Slowly the import of her blubbering reached Shems-ud-dìn’s intelligence; and he saw plainly how, immersed in selfish grief, he had dealt harshly by his servant. Her desires were natural and legitimate. She was now alone in his house. He sought no other woman.

“So be it,” he said. “Very kind hast thou been to me through this time of trouble. When the days of my grief are accomplished, if Allah spares us, thou shalt have thy will.”

The creature’s gladness seemed excessive to one for whom all things were now equal under heaven.

In the wide archway of his own house, overlooking the small white city which had been his care so many years, the minaret which he had caused to be built, and the yellow hills rolling to violet in the distance, Shems-ud-dìn sat on a morning and wrote to his brother Milhem. Behind him, in the shadow, knelt Mâs employed in trimming the lamps of the house, shaking one after another to be sure it had oil enough. The sheykh paused often before recharging his reed to gaze out over the sun-baked land and smile, part ruefully.

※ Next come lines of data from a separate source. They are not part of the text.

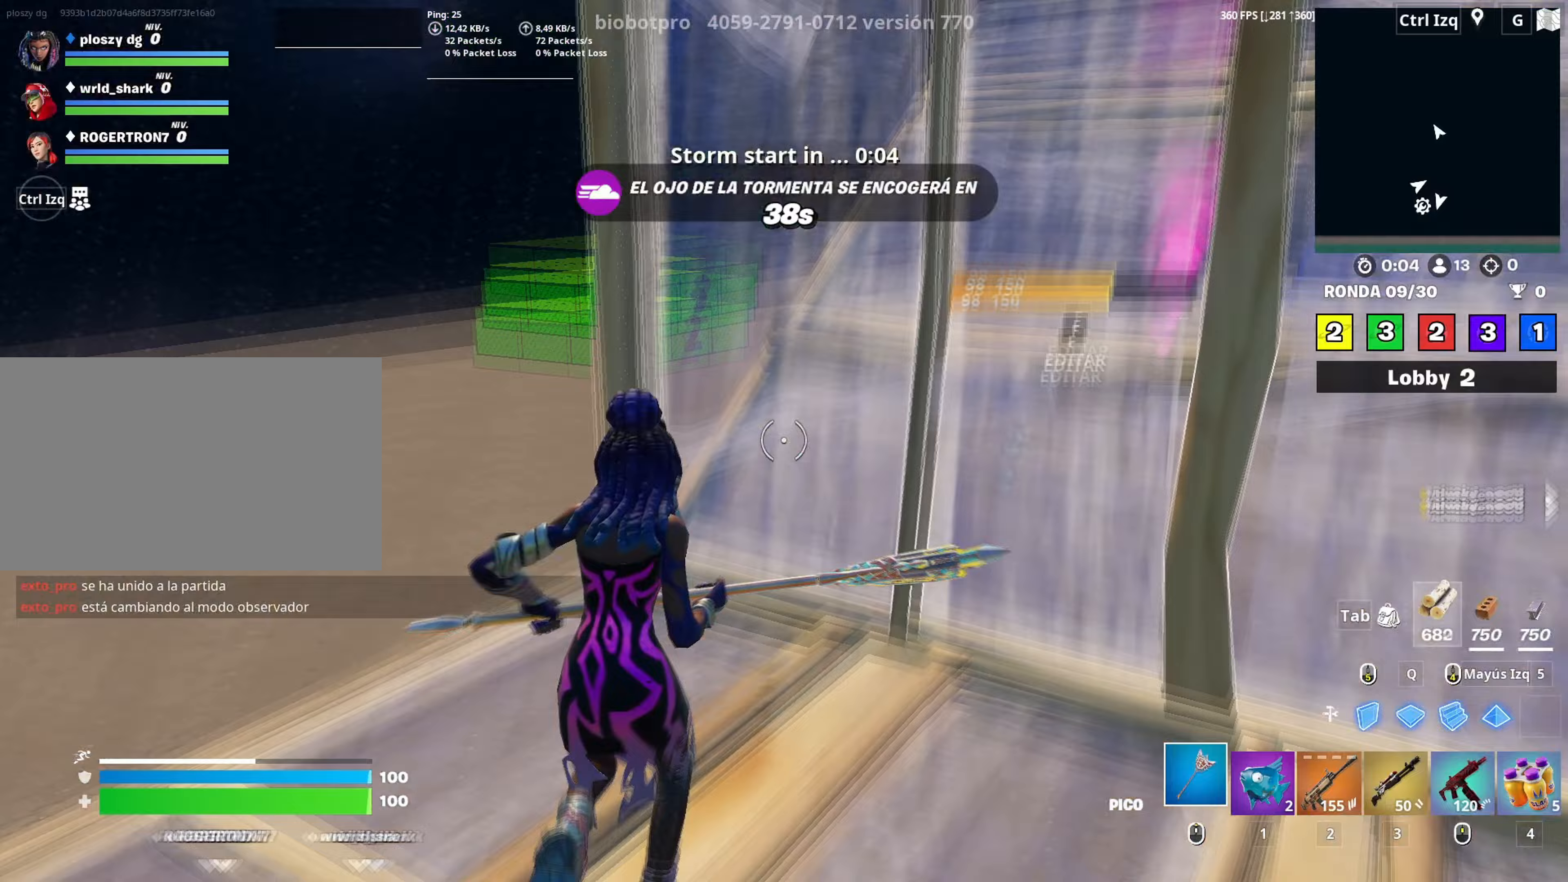
{"keys": ["w"], "mouse": [], "events": [[33, "f", "down"], [83, "f", "up"], [117, "mouse_left", "down"], [217, "f", "down"], [267, "mouse_left", "up"], [317, "f", "up"], [317, "mouse_left", "down"], [350, "q", "down"], [400, "shift", "down"], [450, "q", "up"], [467, "shift", "up"], [500, "mouse_left", "up"]]}
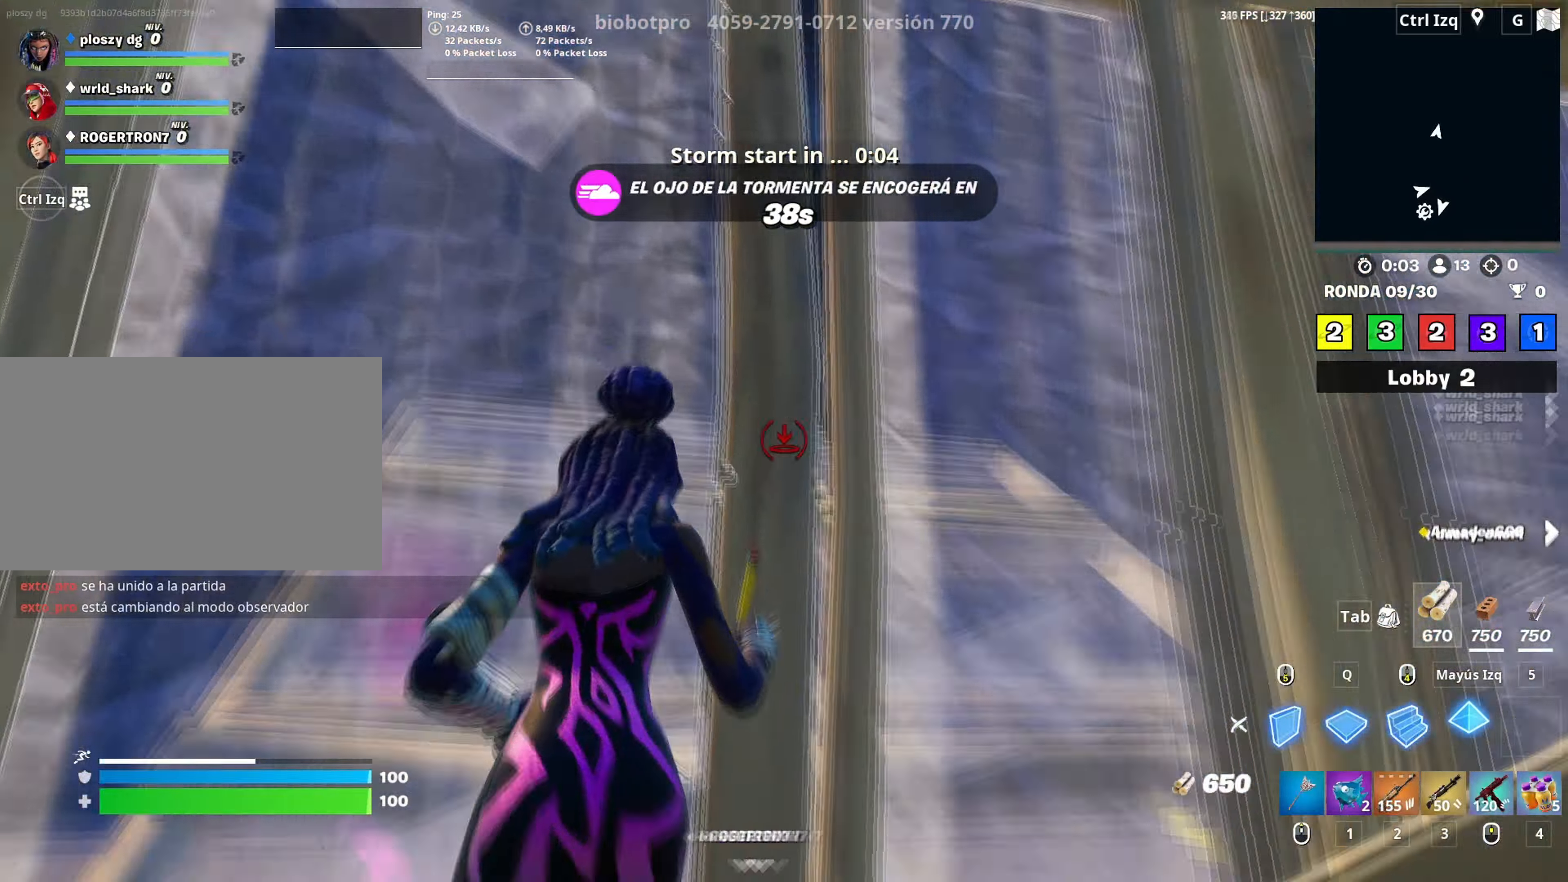
{"keys": ["w"], "mouse": [], "events": [[133, "f", "down"], [183, "mouse_left", "down"], [200, "f", "up"], [333, "f", "down"], [383, "f", "up"], [383, "mouse_left", "up"]]}
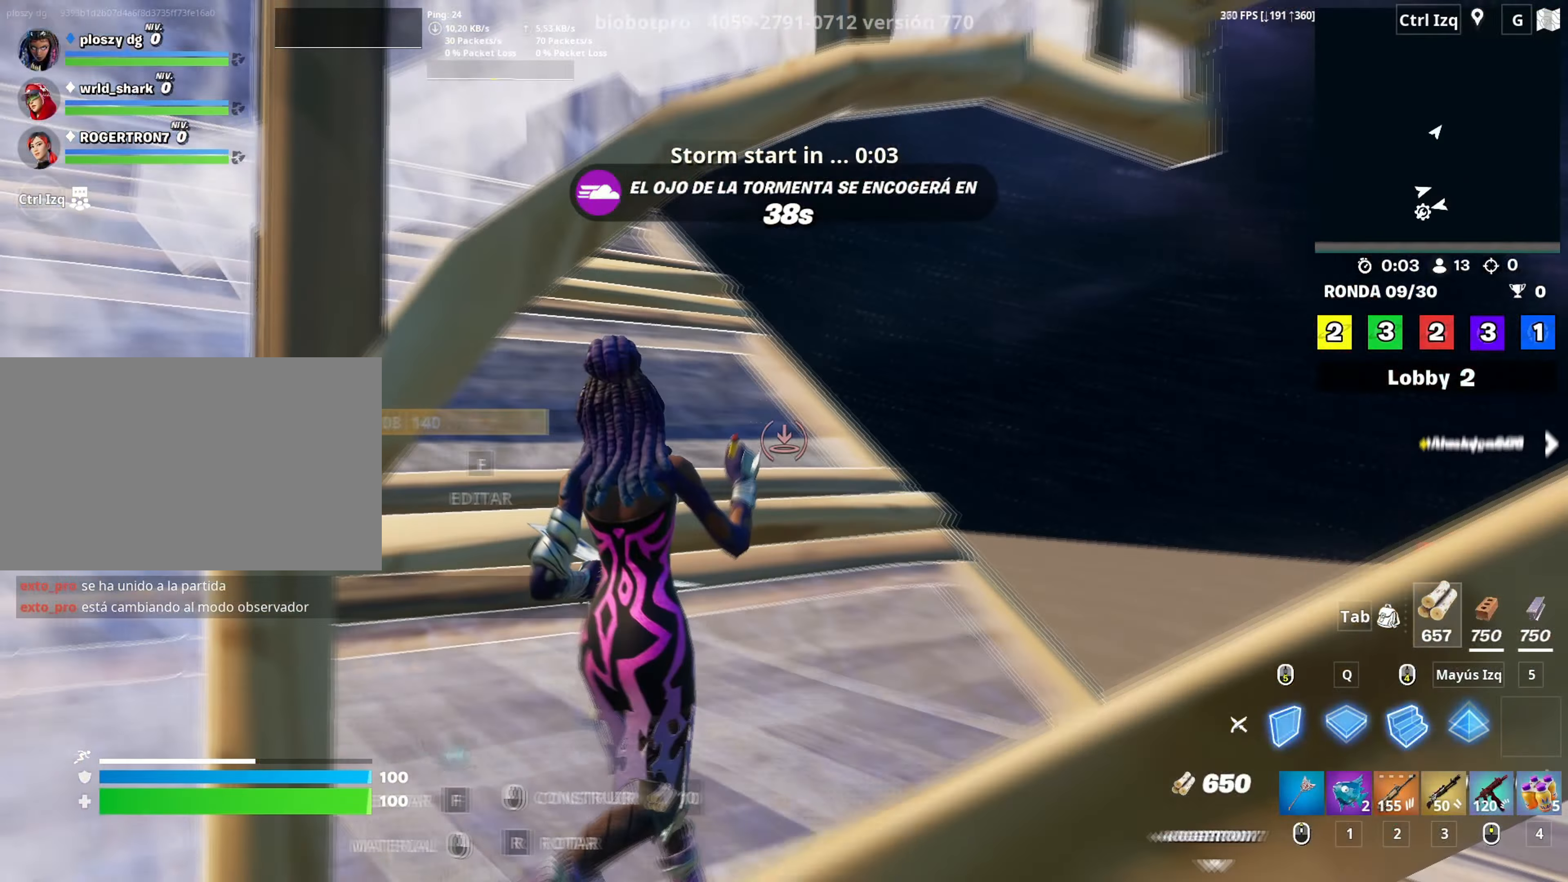
{"keys": ["f", "w"], "mouse": ["left"], "events": [[17, "q", "down"], [67, "mouse_left", "down"], [167, "q", "up"], [300, "mouse_left", "up"], [333, "f", "down"], [400, "f", "up"], [400, "mouse_left", "down"], [483, "f", "down"]]}
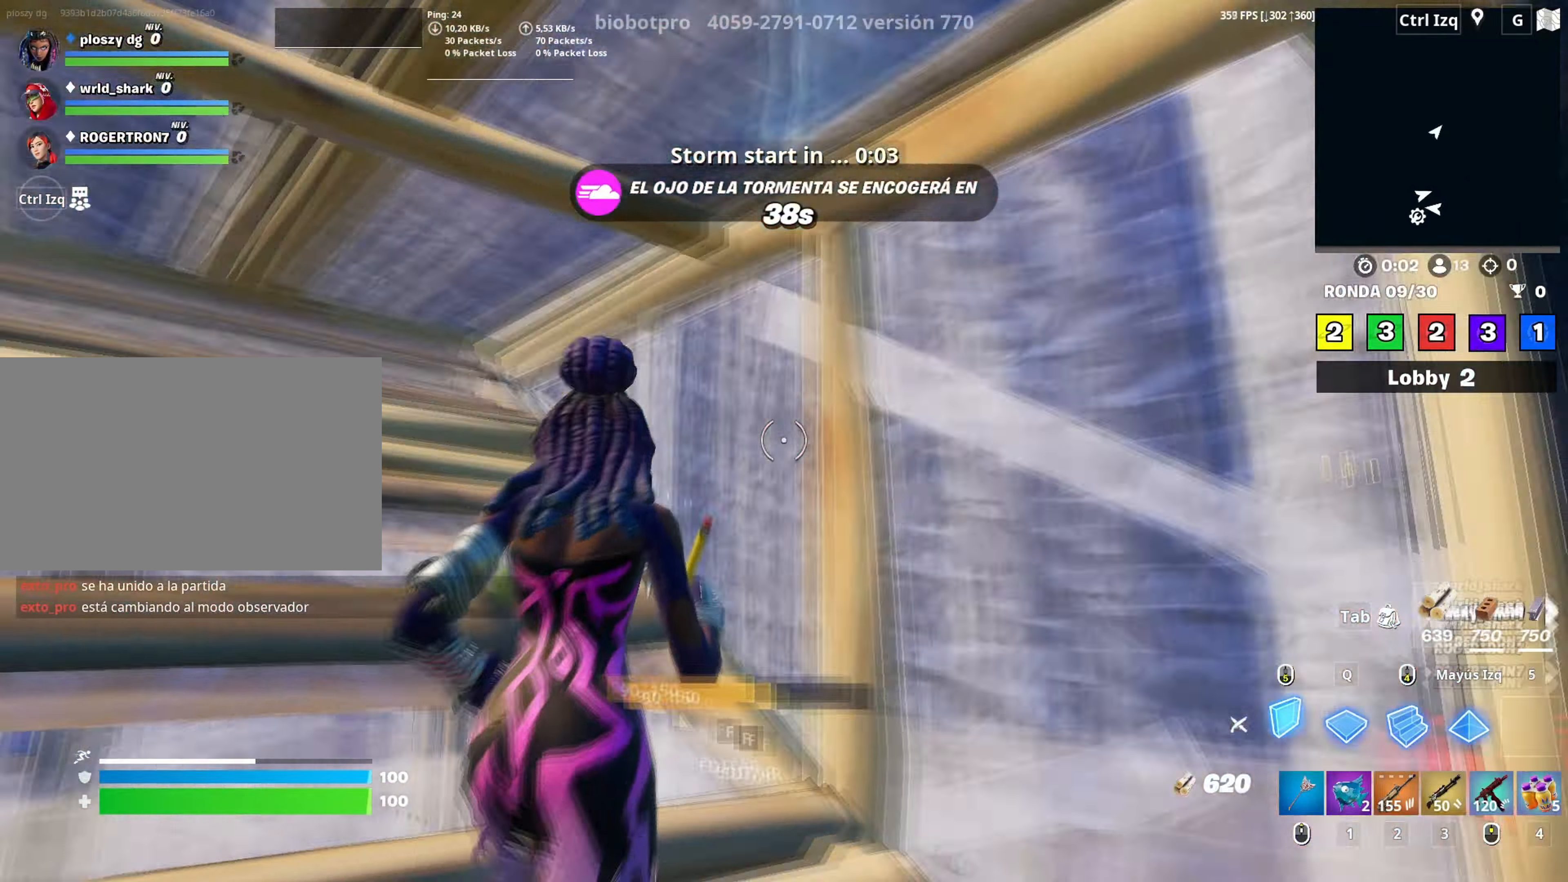
{"keys": ["w"], "mouse": ["left"], "events": [[33, "f", "up"], [33, "mouse_left", "up"], [33, "mouse_right", "down"], [33, "q", "down"], [83, "mouse_left", "down"], [83, "mouse_right", "up"], [117, "d", "down"], [167, "q", "up"], [317, "d", "up"], [350, "mouse_left", "up"], [450, "f", "down"], [500, "f", "up"], [500, "mouse_left", "down"]]}
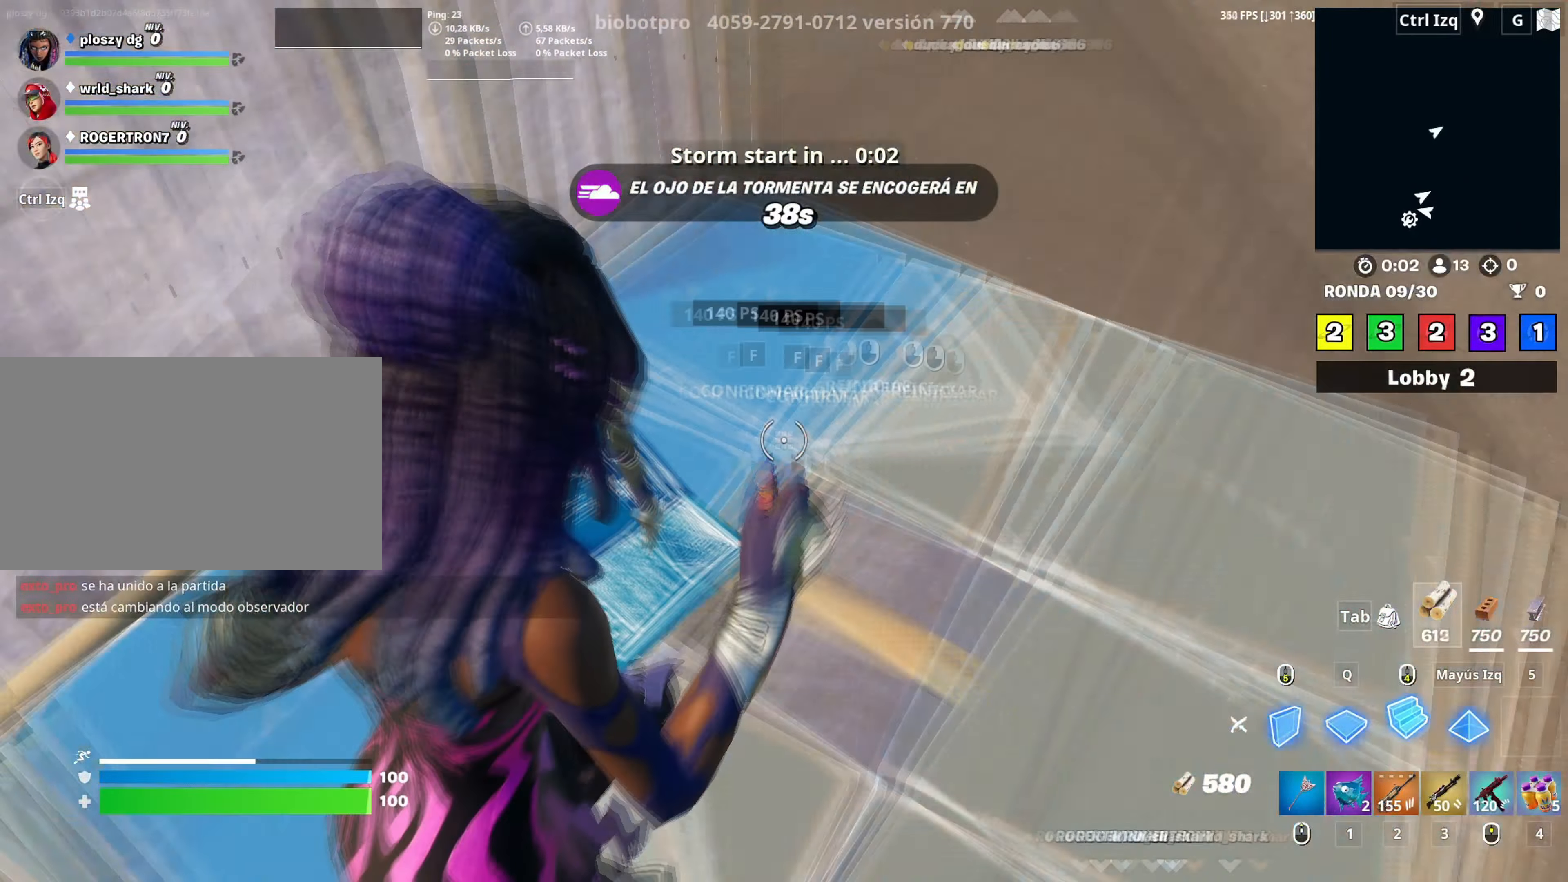
{"keys": ["w"], "mouse": ["left"], "events": [[200, "mouse_left", "up"], [367, "f", "down"], [417, "mouse_left", "down"], [433, "f", "up"]]}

“After inquiry touching thy illustrious health, I submit to thee, O my dear brother, that my son Abd-ur-Rahman does, upon mature reflection, elect to retire to a private station and has returned to this little city, to the house of me his father; that he entreats thy pardon for a defection which must bear the look of ingratitude; but that, in excuse, he has not the strength of thee, O my brother, to escape corruption in a path so full of temptations. Forget not, O my dear, how his childhood was spent in a quiet place, among simple folk, far from all those seductions which spring from too much luxury and the intercourse with foreigners and men unsteadfast in the faith.

“Notwithstanding, I will not hide from thee my own lively pleasure in this end to his deliberations, which appears to me the right one in the sight of Allah.

“Furthermore, let me thank thee once again for thy gracious intervention when Allah willed that I should be accused falsely in El Cûds, whither I went last spring, on an evil prompting, to subject my beloved daughter, then very ill, to the treatment of a Frank physician, in whose house she died very peacefully, the praise to Allah. Though sad for the loss of my daughter, and more for the inordinate affection my soul bore her, which conscience tells was the cause of that loss, I am not unhappy. Thanks to Allah! Here I am surrounded by friends who wish me well. A woman, long a servant in my house and attendant on my little Alia, now tends to the comfort of my age, and lavishes on me the endearments for which her sort were created. Hassan Agha, our old acquaintance, was felled from his horse and wounded recently in a conflict with certain of the Bedû who, harboring a grudge against him for some wrong he did to them in El Cûds, have harried us these three months past—against all precedent, for their time of sojourn here is the winter—but now seem gone from the land, for which we praise Allah. As for Hassan, thy bounteous grant of rifles and powder has done much to reconcile him to my son, with whom he quarreled in El Cûds. All my neighbors, alike Arab and Circassian, honored my son with a great reception on his arrival yesterday in the morning.